* [TASK DESCRIPTION]
All of the listing below must be repeated word for word. Pictures are the only thing to omit.

_____

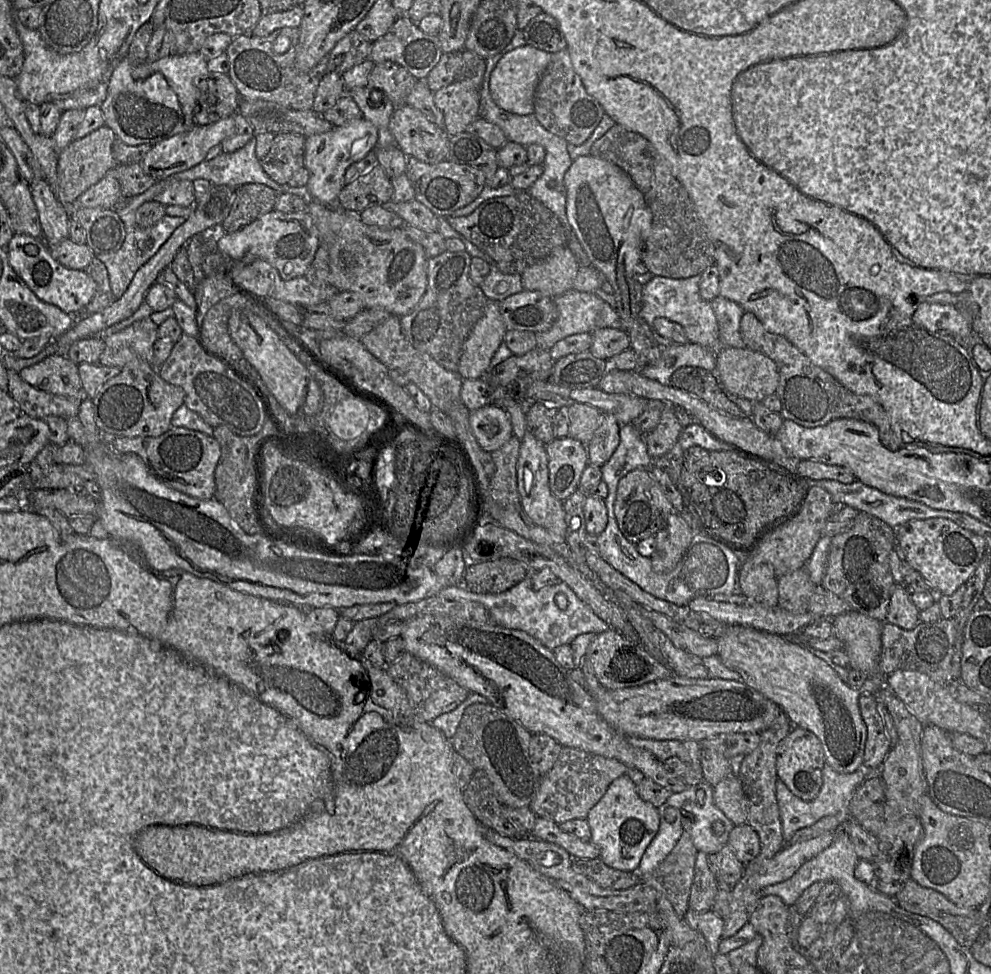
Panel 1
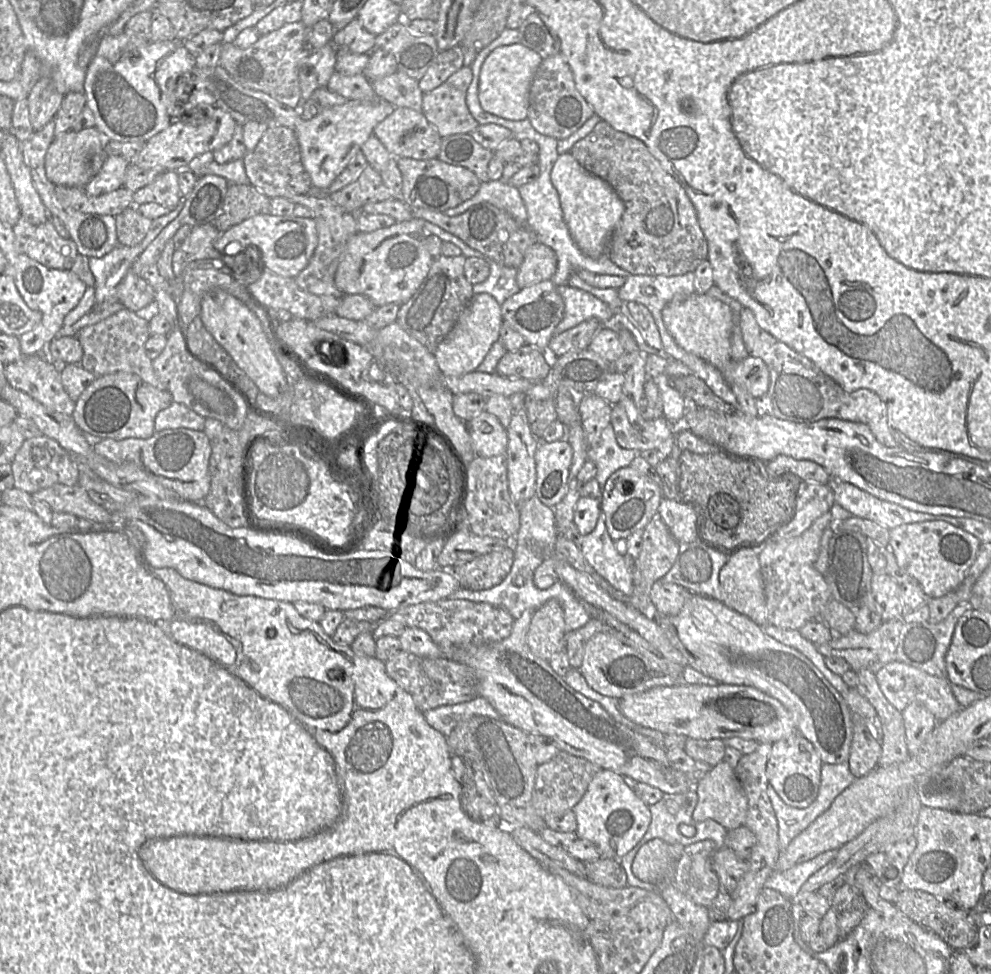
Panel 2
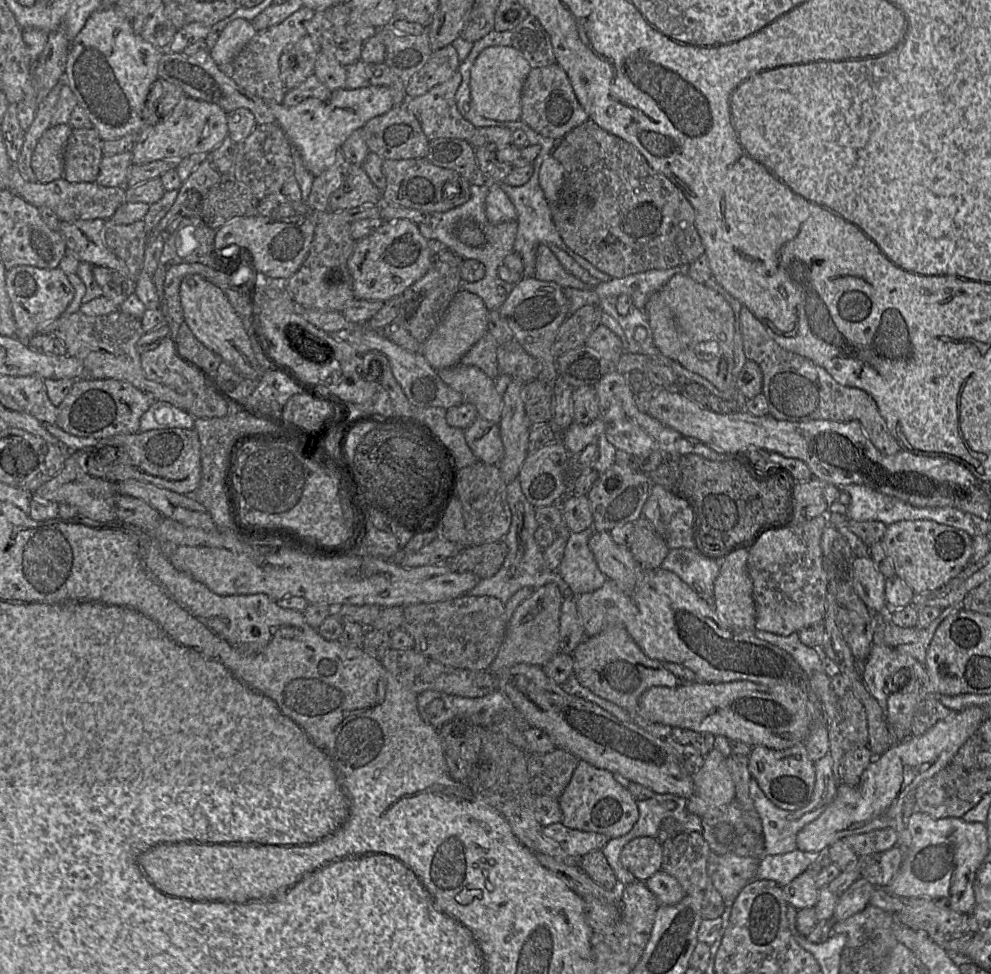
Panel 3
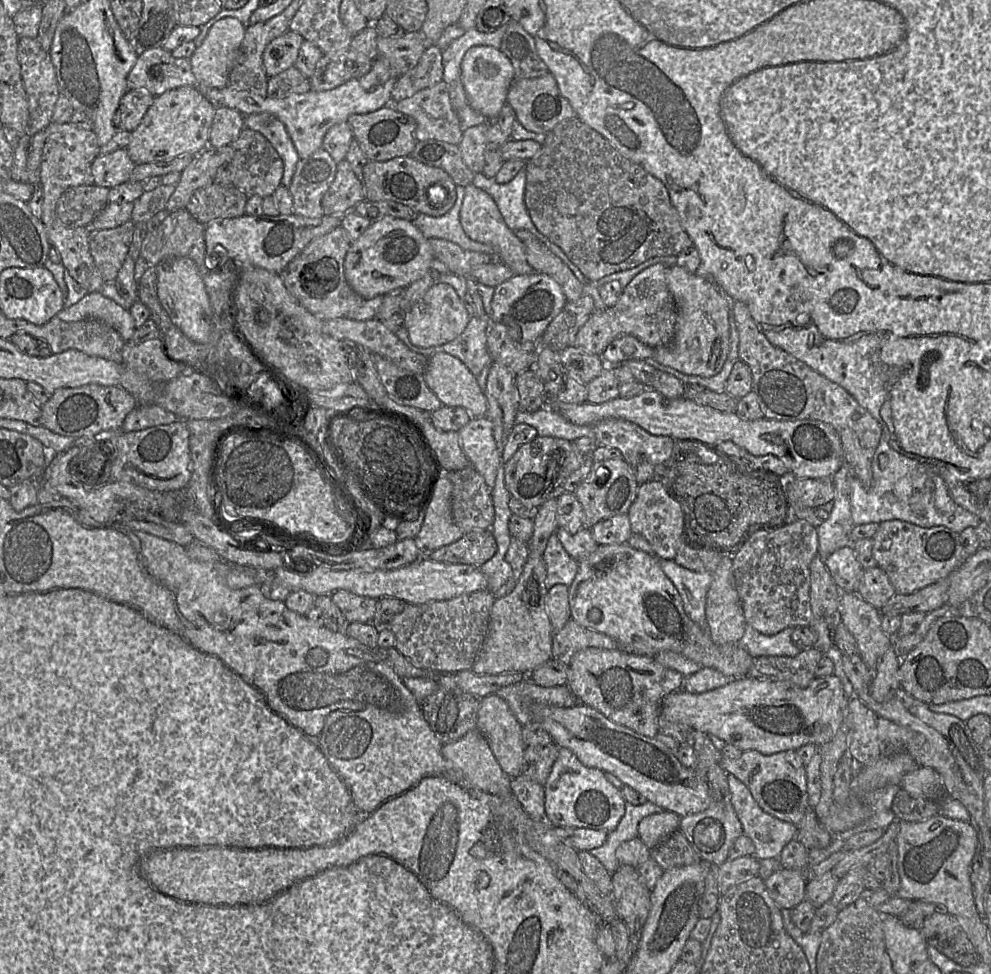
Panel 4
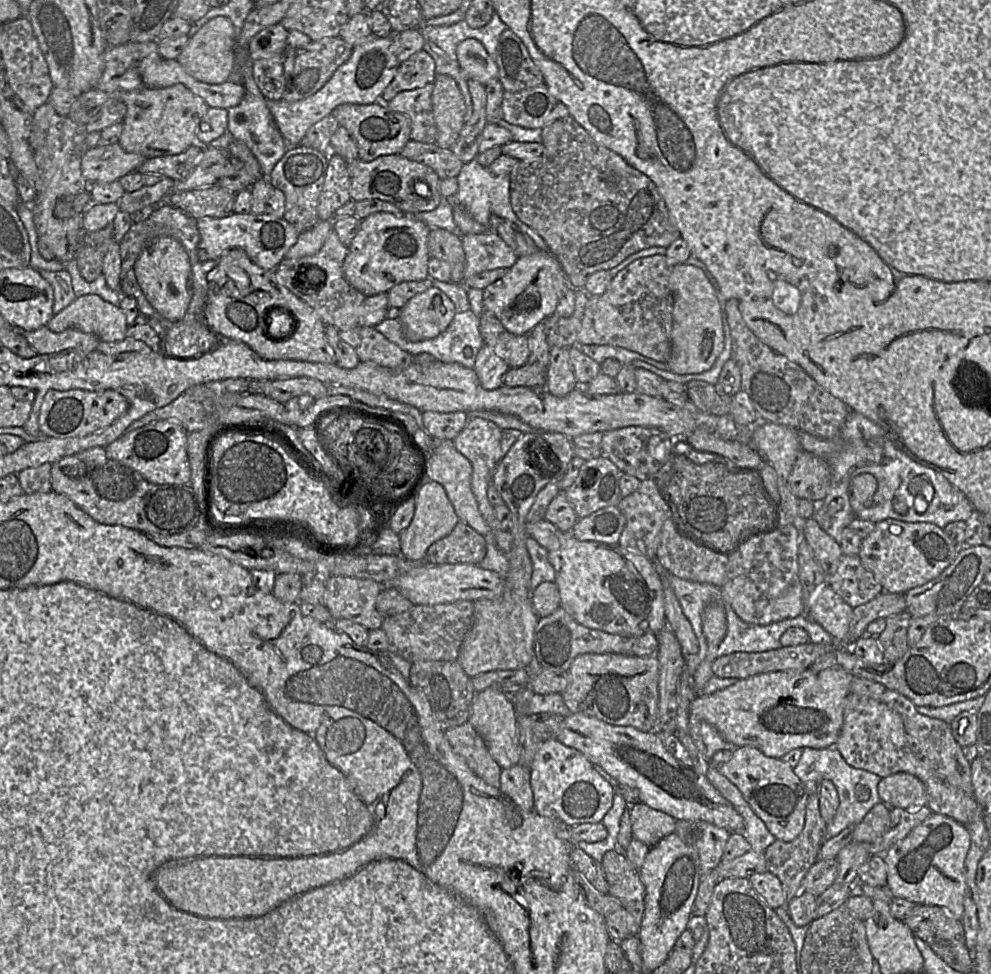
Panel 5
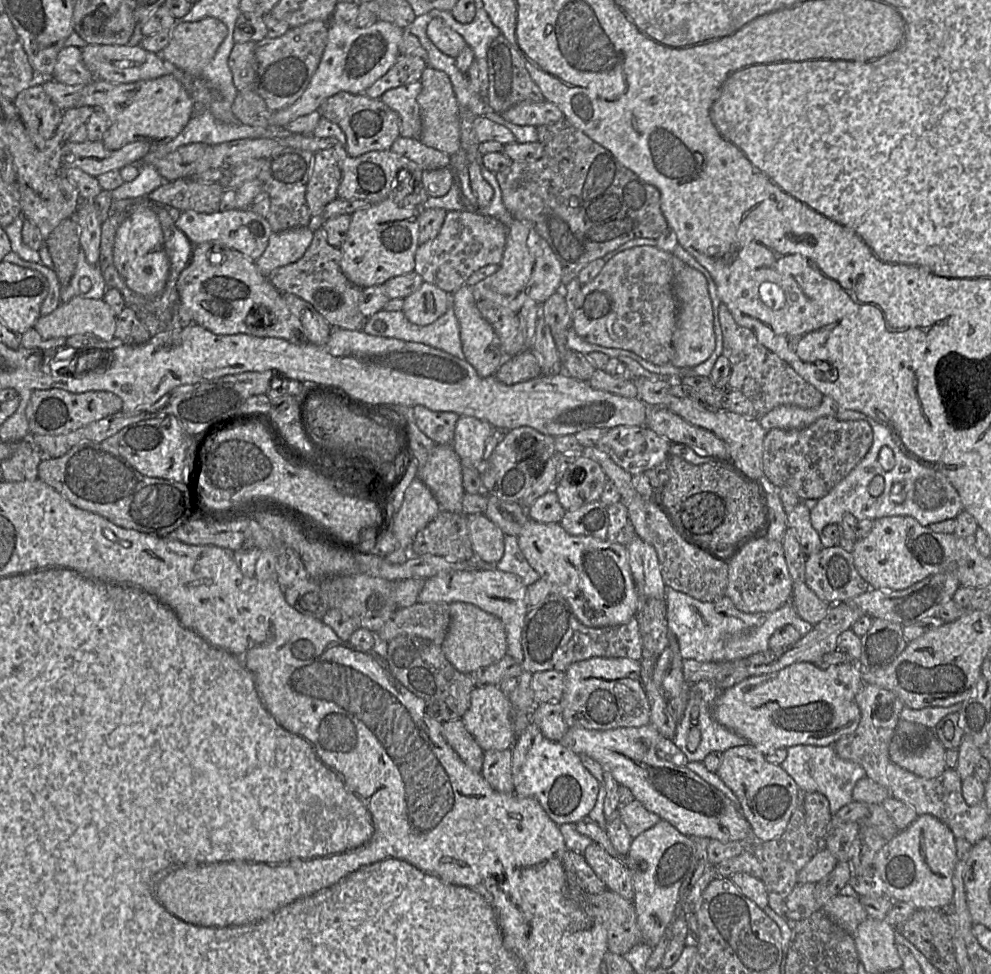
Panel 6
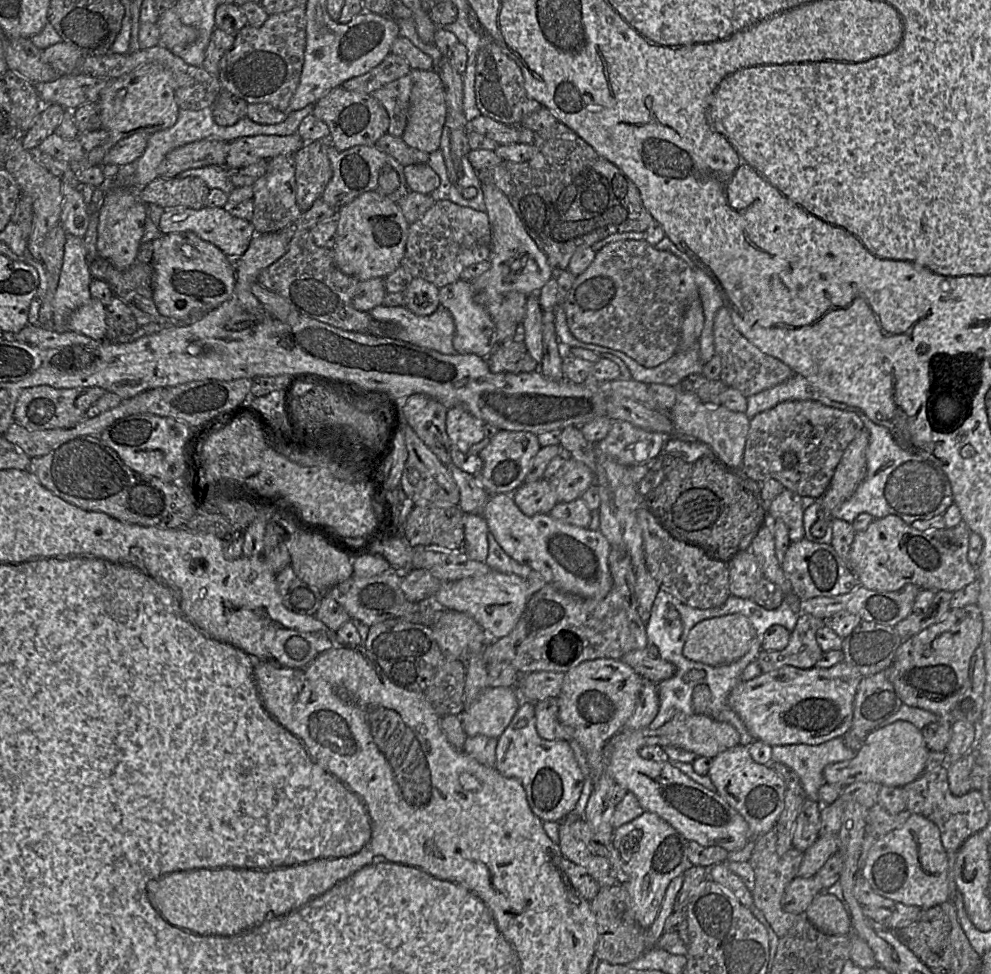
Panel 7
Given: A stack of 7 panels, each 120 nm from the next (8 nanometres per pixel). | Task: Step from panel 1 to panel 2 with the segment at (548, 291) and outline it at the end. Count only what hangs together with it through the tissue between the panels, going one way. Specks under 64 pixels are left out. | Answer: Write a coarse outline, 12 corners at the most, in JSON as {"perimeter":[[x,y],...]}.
{"perimeter":[[536,243],[525,253],[516,282],[524,288],[552,280],[553,249]]}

_____

* [SOLUTION FOR THIS PROBLEM]
Panel 1
Panel 2
Panel 3
Panel 4
Panel 5
Panel 6
Panel 7
Given: A stack of 7 panels, each 120 nm from the next (8 nanometres per pixel). | Task: Step from panel 1 to panel 2 with the segment at (548, 291) and outline it at the end. Count only what hangs together with it through the tissue between the panels, going one way. Specks under 64 pixels are left out. | Answer: Write a coarse outline, 12 corners at the most, in JSON as {"perimeter":[[x,y],...]}.
{"perimeter":[[536,243],[525,253],[516,282],[524,288],[552,280],[553,249]]}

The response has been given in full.